MY Two Cents – For What It’s Worth

Acting is one of the most difficult professions in the world. Chances are you didn’t need me to tell you that but for those unfamiliar with the challenges and hurdles that aspiring actors must face I thought I would put it out there as a reminder.

Many young actors have come to me over the years with a misconception regarding the demands of this profession. Some have received encouragement from family and friends that tell them that they “have what it takes” to make it. This may or may not be true. But in many cases the aspiring actor does not understand what it takes to make it in this highly competitive profession. I am not suggesting that I have the answers but at the very least I may be able to shed some light on the subject.

Anger is a part of all of us but in excess it is a destructive force that erodes from within and prevents us from reaching our goals. Acting, like life, is a relationships business. It is important that you present yourself in the best positive light at all times. If anger is your dominant emotional condition you may be setting yourself up for rejection before you walk through the door. It’s possible, even likely, that you may do well in an audition and fail to get hired because of your “attitude.” Anger in the nth degree leaves stains that even the strongest bleach can’t get out. As someone who had more than my fair share of anger as a young man I can tell you that it is not an asset when it comes to building positive relationships. If you’re aware of it, do something about it before you burn bridges that cannot be rebuilt.

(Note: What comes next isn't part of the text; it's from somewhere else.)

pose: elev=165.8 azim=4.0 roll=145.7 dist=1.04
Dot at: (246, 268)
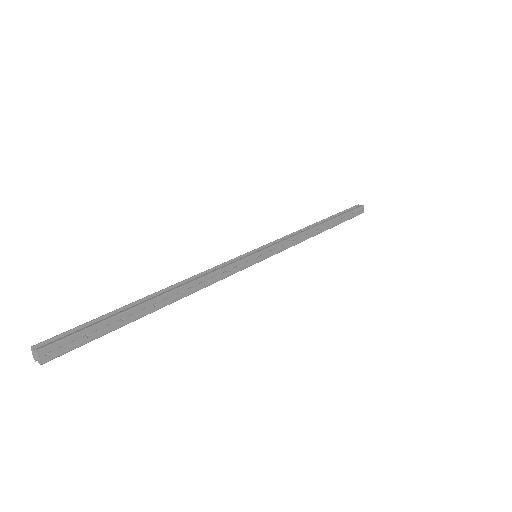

Rejection is a part of this business. It hurts when you do not get the role but it is part of the actor’s day-to-day reality and you must find a way to deal with it. Different actor’s develop specific strategies for dealing with the big “R”. As an unemployed actor Gene Hackman found that a positive approach to the audition process was his best bet. When he got called in to read he got excited about it. He loved to act and felt that the audition gave him an opportunity to do the thing he loved best. As a struggling actor, Richard Dreyfus, after a fruitless audition, would mutter to himself, “What’s the matter with these people? Don’t they know how good I am?” Kathy Bates, when asked “How do you get work in this business, said, “You get so good that they have to hire you.”

Whatever your approach you must understand that the best actors in the world have faced rejection and still do. The fact that an actor wants to play a role, even those that have experienced some degree of success, is no guarantee they will get it. Warren Beatty wanted badly to play the role of “Stavros” in Elia Kazan’s “America, America.” Kazan, who had directed Beatty in “Splendor In The Grass,” and liked his work, did not think him right for the part. Eventually he hired an unknown Greek that had never acted before.

A thick skin is a requirement if you are to succeed in this business. There are a great many reasons why actors fail to get a role. Often times they are just not right for the part. Period. End of story. Other times, and this is not uncommon, an actor gets called in to read for one part and is then asked to read for another. It is not an exacting science. It is not personal, even when it feels that way. It is a business.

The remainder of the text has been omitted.